4.x perf optimizations #84

yuzawa-san · 2026-01-13T18:55:16Z

i have tried the 4.X branch out in a real production environment under real load. this allowed me to profile and kill off more hotspots. here are the main changes:

optimize hot loops in AbstractLazilyEncodableSection. here we can skip allocating/calling iterators and just use simple for loops
remove ManagedIntegerSet and ManagedFixedList. both of these wrapped the values returned by the field getValue() methods. this was in order for us to determine if the value returned was mutated. in that case the parent field would be marked as dirty. however we found we called a lot of the getValues on the same decoded field and it would return a new wrapper on each call. i was never fully satisfied with my original implementation here, so i reworked this into a different architecture. i introduced a Dirtyable interface which means that the values themselves can track mutations. i made the fields that return a collection return a Dirtyable implementation: IntegerSet, FixedIntegerList, FixedList.
this allowed me to clean up the class hierarchy for IntegerSet. also this is a concrete class which means it have virtual dispatch instead of the more expensive interface dispatch.
i also converted the method signatures to return FixedIntegerList instead of List<Integer>. that FixedIntegerList is much more optimized: store in a byte array, add methods for unboxed access.
added tests

Kevin-P-Kerr

My only concern is that FixedIntegerList can only represent (I believe) 8 bit values. That works for this use case?
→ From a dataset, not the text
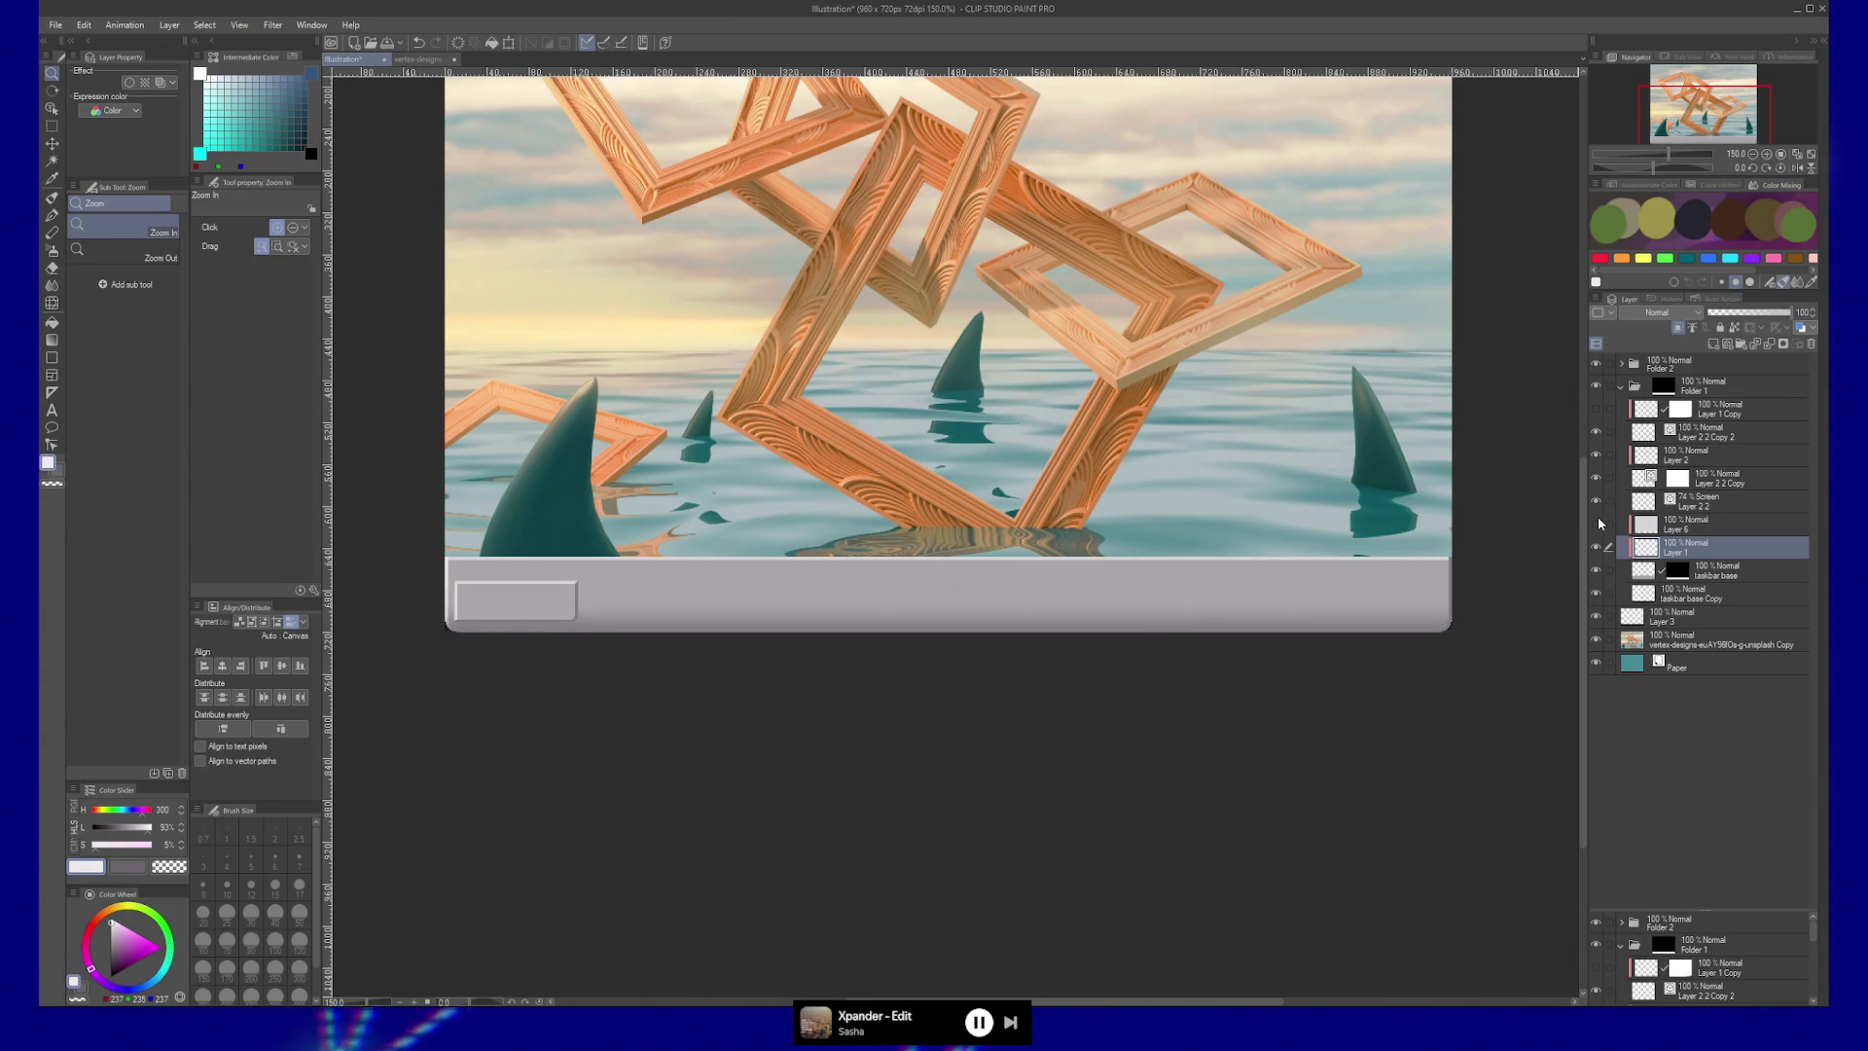
pyautogui.click(1598, 524)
yuzawa-san · 2026-01-13T19:05:21Z

@Kevin-P-Kerr yes, the gpp state specs only represent values 0,1,2 as the values (e.g. SensitiveDataProcessing , KnownChildSensitiveDataConsents). theoretically it could have been packed even smaller, but i found byte the smallest primitive which has built-in casts to/from int.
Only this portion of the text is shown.